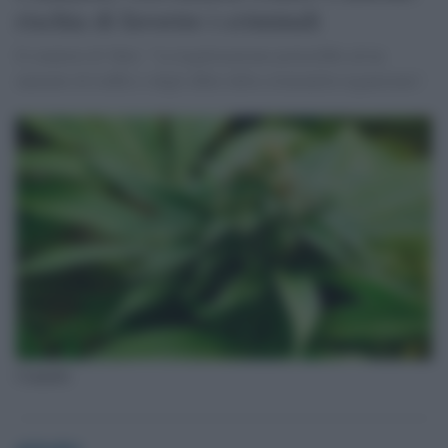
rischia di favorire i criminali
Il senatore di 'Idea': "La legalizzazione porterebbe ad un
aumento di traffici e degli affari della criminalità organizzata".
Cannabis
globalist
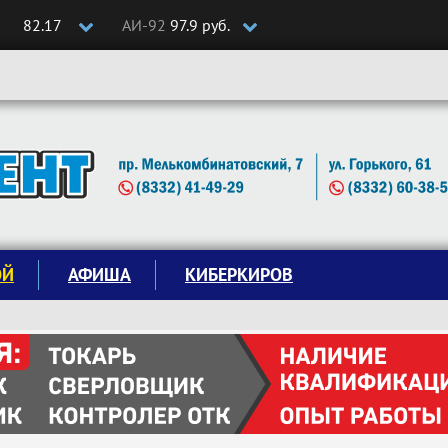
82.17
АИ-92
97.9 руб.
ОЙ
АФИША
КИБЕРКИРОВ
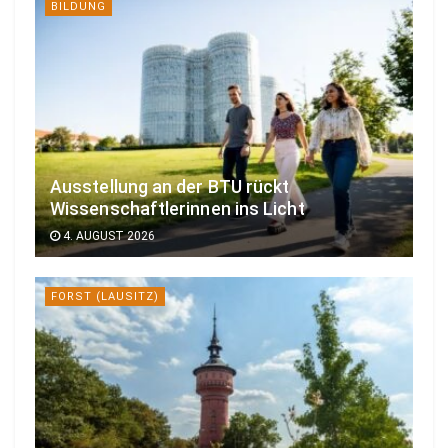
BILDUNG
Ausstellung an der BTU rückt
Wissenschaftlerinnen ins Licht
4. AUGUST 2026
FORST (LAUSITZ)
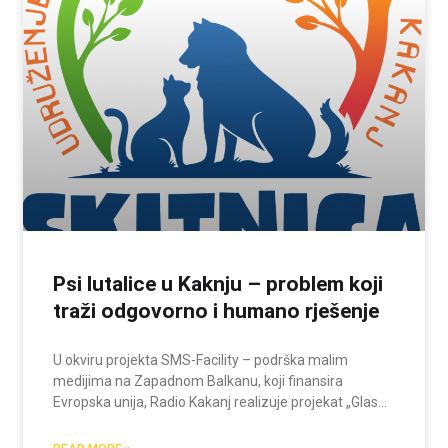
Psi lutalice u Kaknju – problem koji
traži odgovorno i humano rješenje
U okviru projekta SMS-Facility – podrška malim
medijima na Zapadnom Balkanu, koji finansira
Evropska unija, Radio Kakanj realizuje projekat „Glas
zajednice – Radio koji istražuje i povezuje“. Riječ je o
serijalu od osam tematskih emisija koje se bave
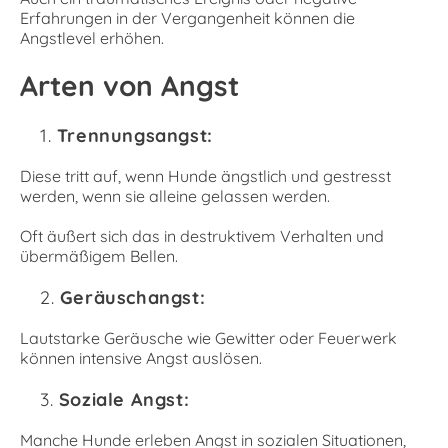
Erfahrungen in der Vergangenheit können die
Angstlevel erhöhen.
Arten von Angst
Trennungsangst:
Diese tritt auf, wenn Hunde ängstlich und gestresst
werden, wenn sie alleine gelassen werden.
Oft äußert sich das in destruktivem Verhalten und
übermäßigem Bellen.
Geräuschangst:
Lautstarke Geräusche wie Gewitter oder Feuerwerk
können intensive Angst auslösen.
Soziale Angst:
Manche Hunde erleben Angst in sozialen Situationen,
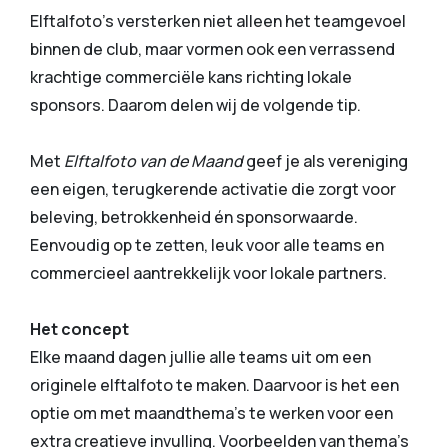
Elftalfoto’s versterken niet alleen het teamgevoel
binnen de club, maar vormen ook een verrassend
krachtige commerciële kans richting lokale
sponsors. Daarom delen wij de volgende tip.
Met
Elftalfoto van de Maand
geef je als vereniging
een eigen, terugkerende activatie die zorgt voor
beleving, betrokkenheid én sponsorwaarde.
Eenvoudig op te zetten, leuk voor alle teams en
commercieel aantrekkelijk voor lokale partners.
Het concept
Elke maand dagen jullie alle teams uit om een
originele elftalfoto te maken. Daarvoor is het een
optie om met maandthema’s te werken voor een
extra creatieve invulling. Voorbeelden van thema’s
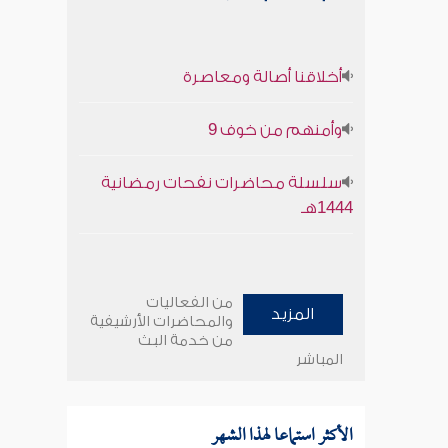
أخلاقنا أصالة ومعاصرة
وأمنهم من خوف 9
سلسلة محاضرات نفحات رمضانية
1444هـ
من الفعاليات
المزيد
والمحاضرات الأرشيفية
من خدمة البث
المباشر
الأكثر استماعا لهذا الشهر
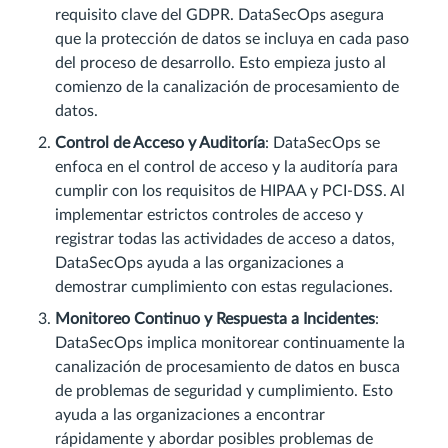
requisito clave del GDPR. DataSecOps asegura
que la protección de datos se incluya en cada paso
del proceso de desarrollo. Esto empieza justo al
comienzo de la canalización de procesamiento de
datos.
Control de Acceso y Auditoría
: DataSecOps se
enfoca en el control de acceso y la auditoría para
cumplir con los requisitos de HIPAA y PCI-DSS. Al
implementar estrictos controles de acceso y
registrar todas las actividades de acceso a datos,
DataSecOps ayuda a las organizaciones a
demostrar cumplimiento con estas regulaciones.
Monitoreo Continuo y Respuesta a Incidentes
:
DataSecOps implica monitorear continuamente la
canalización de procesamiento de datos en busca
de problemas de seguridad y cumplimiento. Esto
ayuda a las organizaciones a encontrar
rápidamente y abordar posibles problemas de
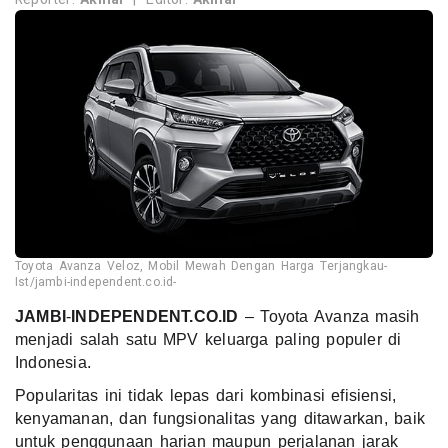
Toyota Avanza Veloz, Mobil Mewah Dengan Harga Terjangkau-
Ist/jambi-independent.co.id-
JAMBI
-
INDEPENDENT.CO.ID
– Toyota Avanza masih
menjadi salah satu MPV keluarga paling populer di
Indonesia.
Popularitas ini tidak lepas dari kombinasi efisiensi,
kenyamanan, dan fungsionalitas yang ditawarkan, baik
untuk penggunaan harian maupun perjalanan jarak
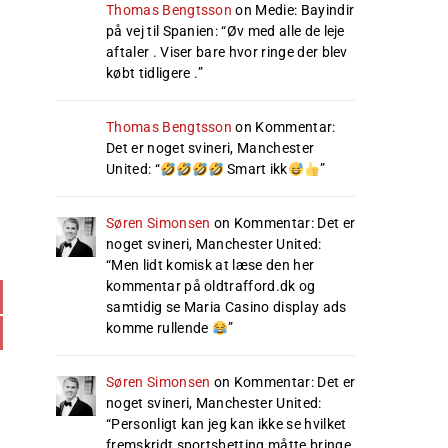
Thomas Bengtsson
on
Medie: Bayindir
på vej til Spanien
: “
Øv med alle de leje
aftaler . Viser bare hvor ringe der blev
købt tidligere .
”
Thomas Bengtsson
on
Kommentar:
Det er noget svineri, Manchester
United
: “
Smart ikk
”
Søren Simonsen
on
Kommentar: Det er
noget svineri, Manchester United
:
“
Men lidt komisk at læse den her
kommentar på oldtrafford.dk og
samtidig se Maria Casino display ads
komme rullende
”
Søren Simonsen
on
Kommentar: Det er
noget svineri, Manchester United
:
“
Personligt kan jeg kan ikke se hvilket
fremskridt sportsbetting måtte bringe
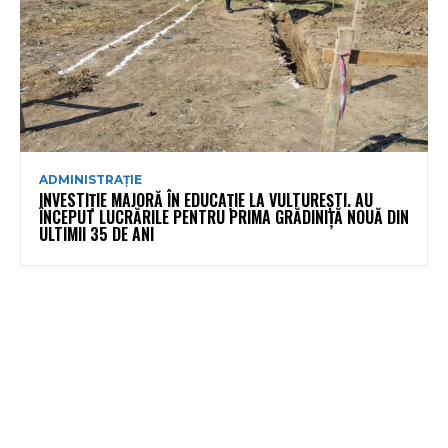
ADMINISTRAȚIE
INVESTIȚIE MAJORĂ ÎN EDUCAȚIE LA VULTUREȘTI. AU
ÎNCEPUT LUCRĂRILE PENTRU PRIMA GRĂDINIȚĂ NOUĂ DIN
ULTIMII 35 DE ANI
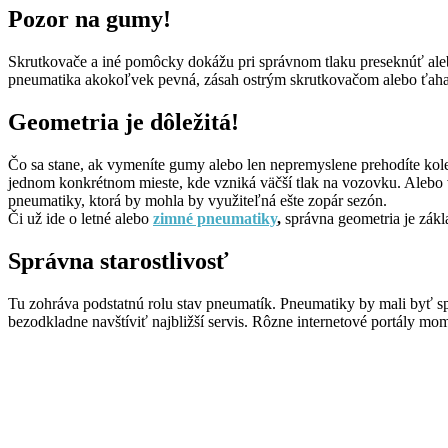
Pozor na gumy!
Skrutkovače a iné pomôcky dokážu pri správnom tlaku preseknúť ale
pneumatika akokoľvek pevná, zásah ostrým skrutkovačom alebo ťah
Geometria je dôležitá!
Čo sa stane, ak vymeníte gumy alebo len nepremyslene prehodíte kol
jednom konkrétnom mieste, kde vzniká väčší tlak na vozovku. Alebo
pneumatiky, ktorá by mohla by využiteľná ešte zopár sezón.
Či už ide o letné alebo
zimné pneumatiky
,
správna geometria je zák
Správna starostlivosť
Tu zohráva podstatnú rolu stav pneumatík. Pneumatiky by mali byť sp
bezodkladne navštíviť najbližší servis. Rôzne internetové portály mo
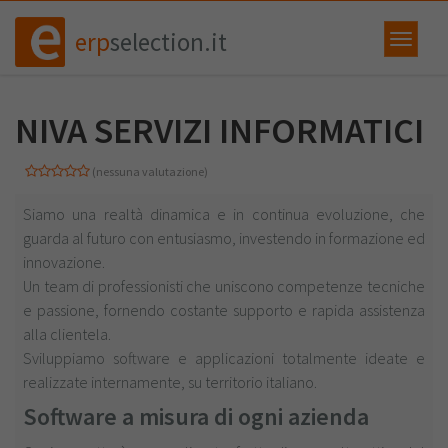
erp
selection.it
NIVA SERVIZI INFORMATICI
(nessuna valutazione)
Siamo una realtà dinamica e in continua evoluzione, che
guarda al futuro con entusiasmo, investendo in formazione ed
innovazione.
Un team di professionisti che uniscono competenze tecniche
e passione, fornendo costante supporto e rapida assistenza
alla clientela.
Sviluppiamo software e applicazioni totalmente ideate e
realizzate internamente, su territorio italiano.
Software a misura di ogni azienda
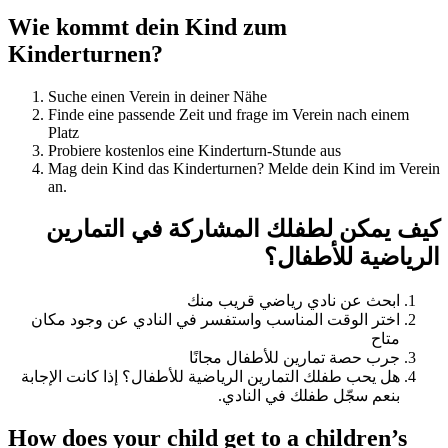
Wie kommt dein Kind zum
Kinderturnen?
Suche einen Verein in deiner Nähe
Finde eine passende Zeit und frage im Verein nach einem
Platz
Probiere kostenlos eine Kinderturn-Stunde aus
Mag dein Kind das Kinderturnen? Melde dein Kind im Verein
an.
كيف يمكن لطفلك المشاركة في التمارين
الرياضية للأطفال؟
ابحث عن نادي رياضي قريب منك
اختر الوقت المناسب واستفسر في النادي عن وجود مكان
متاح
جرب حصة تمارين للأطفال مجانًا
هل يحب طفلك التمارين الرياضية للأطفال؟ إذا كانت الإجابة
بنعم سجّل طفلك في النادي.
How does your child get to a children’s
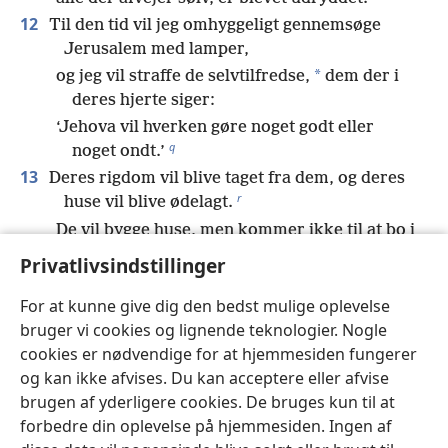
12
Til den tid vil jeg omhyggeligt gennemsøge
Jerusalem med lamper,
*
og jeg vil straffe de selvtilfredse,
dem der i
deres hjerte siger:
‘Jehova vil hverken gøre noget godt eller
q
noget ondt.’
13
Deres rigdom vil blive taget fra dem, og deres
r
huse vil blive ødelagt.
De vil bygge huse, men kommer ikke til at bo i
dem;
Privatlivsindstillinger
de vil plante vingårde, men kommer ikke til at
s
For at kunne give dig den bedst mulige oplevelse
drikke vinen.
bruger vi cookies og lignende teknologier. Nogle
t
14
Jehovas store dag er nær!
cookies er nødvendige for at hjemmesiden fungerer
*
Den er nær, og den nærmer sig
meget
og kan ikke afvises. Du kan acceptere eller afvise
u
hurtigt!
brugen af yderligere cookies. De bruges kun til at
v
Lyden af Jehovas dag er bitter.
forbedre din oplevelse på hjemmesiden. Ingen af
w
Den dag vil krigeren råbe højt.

**Task directions:**
Return every line of text in the listing above verbatim and in its original order, omitting the picture markers.

**Task response:**
rischia di favorire i criminali
Il senatore di 'Idea': "La legalizzazione porterebbe ad un
aumento di traffici e degli affari della criminalità organizzata".
Cannabis
globalist
82.17
АИ-92
97.9 руб.
ОЙ
АФИША
КИБЕРКИРОВ
BILDUNG
Ausstellung an der BTU rückt
Wissenschaftlerinnen ins Licht
4. AUGUST 2026
FORST (LAUSITZ)
Psi lutalice u Kaknju – problem koji
traži odgovorno i humano rješenje
U okviru projekta SMS-Facility – podrška malim
medijima na Zapadnom Balkanu, koji finansira
Evropska unija, Radio Kakanj realizuje projekat „Glas
zajednice – Radio koji istražuje i povezuje“. Riječ je o
serijalu od osam tematskih emisija koje se bave
Erfahrungen in der Vergangenheit können die
Angstlevel erhöhen.
Arten von Angst
Trennungsangst:
Diese tritt auf, wenn Hunde ängstlich und gestresst
werden, wenn sie alleine gelassen werden.
Oft äußert sich das in destruktivem Verhalten und
übermäßigem Bellen.
Geräuschangst:
Lautstarke Geräusche wie Gewitter oder Feuerwerk
können intensive Angst auslösen.
Soziale Angst:
Manche Hunde erleben Angst in sozialen Situationen,
Elftalfoto’s versterken niet alleen het teamgevoel
binnen de club, maar vormen ook een verrassend
krachtige commerciële kans richting lokale
sponsors. Daarom delen wij de volgende tip.
Met
Elftalfoto van de Maand
geef je als vereniging
een eigen, terugkerende activatie die zorgt voor
beleving, betrokkenheid én sponsorwaarde.
Eenvoudig op te zetten, leuk voor alle teams en
commercieel aantrekkelijk voor lokale partners.
Het concept
Elke maand dagen jullie alle teams uit om een
originele elftalfoto te maken. Daarvoor is het een
optie om met maandthema’s te werken voor een
extra creatieve invulling. Voorbeelden van thema’s
أخلاقنا أصالة ومعاصرة
وأمنهم من خوف 9
سلسلة محاضرات نفحات رمضانية
1444هـ
من الفعاليات
المزيد
والمحاضرات الأرشيفية
من خدمة البث
المباشر
الأكثر استماعا لهذا الشهر
requisito clave del GDPR. DataSecOps asegura
que la protección de datos se incluya en cada paso
del proceso de desarrollo. Esto empieza justo al
comienzo de la canalización de procesamiento de
datos.
Control de Acceso y Auditoría
: DataSecOps se
enfoca en el control de acceso y la auditoría para
cumplir con los requisitos de HIPAA y PCI-DSS. Al
implementar estrictos controles de acceso y
registrar todas las actividades de acceso a datos,
DataSecOps ayuda a las organizaciones a
demostrar cumplimiento con estas regulaciones.
Monitoreo Continuo y Respuesta a Incidentes
:
DataSecOps implica monitorear continuamente la
canalización de procesamiento de datos en busca
de problemas de seguridad y cumplimiento. Esto
ayuda a las organizaciones a encontrar
rápidamente y abordar posibles problemas de
Toyota Avanza Veloz, Mobil Mewah Dengan Harga Terjangkau-
Ist/jambi-independent.co.id-
JAMBI
-
INDEPENDENT.CO.ID
– Toyota Avanza masih
menjadi salah satu MPV keluarga paling populer di
Indonesia.
Popularitas ini tidak lepas dari kombinasi efisiensi,
kenyamanan, dan fungsionalitas yang ditawarkan, baik
untuk penggunaan harian maupun perjalanan jarak
Thomas Bengtsson
on
Medie: Bayindir
på vej til Spanien
: “
Øv med alle de leje
aftaler . Viser bare hvor ringe der blev
købt tidligere .
”
Thomas Bengtsson
on
Kommentar:
Det er noget svineri, Manchester
United
: “
Smart ikk
”
Søren Simonsen
on
Kommentar: Det er
noget svineri, Manchester United
:
“
Men lidt komisk at læse den her
kommentar på oldtrafford.dk og
samtidig se Maria Casino display ads
komme rullende
”
Søren Simonsen
on
Kommentar: Det er
noget svineri, Manchester United
:
“
Personligt kan jeg kan ikke se hvilket
fremskridt sportsbetting måtte bringe
ADMINISTRAȚIE
INVESTIȚIE MAJORĂ ÎN EDUCAȚIE LA VULTUREȘTI. AU
ÎNCEPUT LUCRĂRILE PENTRU PRIMA GRĂDINIȚĂ NOUĂ DIN
ULTIMII 35 DE ANI
Pozor na gumy!
Skrutkovače a iné pomôcky dokážu pri správnom tlaku preseknúť ale
pneumatika akokoľvek pevná, zásah ostrým skrutkovačom alebo ťah
Geometria je dôležitá!
Čo sa stane, ak vymeníte gumy alebo len nepremyslene prehodíte kol
jednom konkrétnom mieste, kde vzniká väčší tlak na vozovku. Alebo
pneumatiky, ktorá by mohla by využiteľná ešte zopár sezón.
Či už ide o letné alebo
zimné pneumatiky
,
správna geometria je zák
Správna starostlivosť
Tu zohráva podstatnú rolu stav pneumatík. Pneumatiky by mali byť sp
bezodkladne navštíviť najbližší servis. Rôzne internetové portály mo
erp
selection.it
NIVA SERVIZI INFORMATICI
(nessuna valutazione)
Siamo una realtà dinamica e in continua evoluzione, che
guarda al futuro con entusiasmo, investendo in formazione ed
innovazione.
Un team di professionisti che uniscono competenze tecniche
e passione, fornendo costante supporto e rapida assistenza
alla clientela.
Sviluppiamo software e applicazioni totalmente ideate e
realizzate internamente, su territorio italiano.
Software a misura di ogni azienda
Wie kommt dein Kind zum
Kinderturnen?
Suche einen Verein in deiner Nähe
Finde eine passende Zeit und frage im Verein nach einem
Platz
Probiere kostenlos eine Kinderturn-Stunde aus
Mag dein Kind das Kinderturnen? Melde dein Kind im Verein
an.
كيف يمكن لطفلك المشاركة في التمارين
الرياضية للأطفال؟
ابحث عن نادي رياضي قريب منك
اختر الوقت المناسب واستفسر في النادي عن وجود مكان
متاح
جرب حصة تمارين للأطفال مجانًا
هل يحب طفلك التمارين الرياضية للأطفال؟ إذا كانت الإجابة
بنعم سجّل طفلك في النادي.
How does your child get to a children’s
12
Til den tid vil jeg omhyggeligt gennemsøge
Jerusalem med lamper,
*
og jeg vil straffe de selvtilfredse,
dem der i
deres hjerte siger:
‘Jehova vil hverken gøre noget godt eller
q
noget ondt.’
13
Deres rigdom vil blive taget fra dem, og deres
r
huse vil blive ødelagt.
De vil bygge huse, men kommer ikke til at bo i
dem;
Privatlivsindstillinger
de vil plante vingårde, men kommer ikke til at
s
For at kunne give dig den bedst mulige oplevelse
drikke vinen.
bruger vi cookies og lignende teknologier. Nogle
t
14
Jehovas store dag er nær!
cookies er nødvendige for at hjemmesiden fungerer
*
Den er nær, og den nærmer sig
meget
og kan ikke afvises. Du kan acceptere eller afvise
u
hurtigt!
brugen af yderligere cookies. De bruges kun til at
v
Lyden af Jehovas dag er bitter.
forbedre din oplevelse på hjemmesiden. Ingen af
w
Den dag vil krigeren råbe højt.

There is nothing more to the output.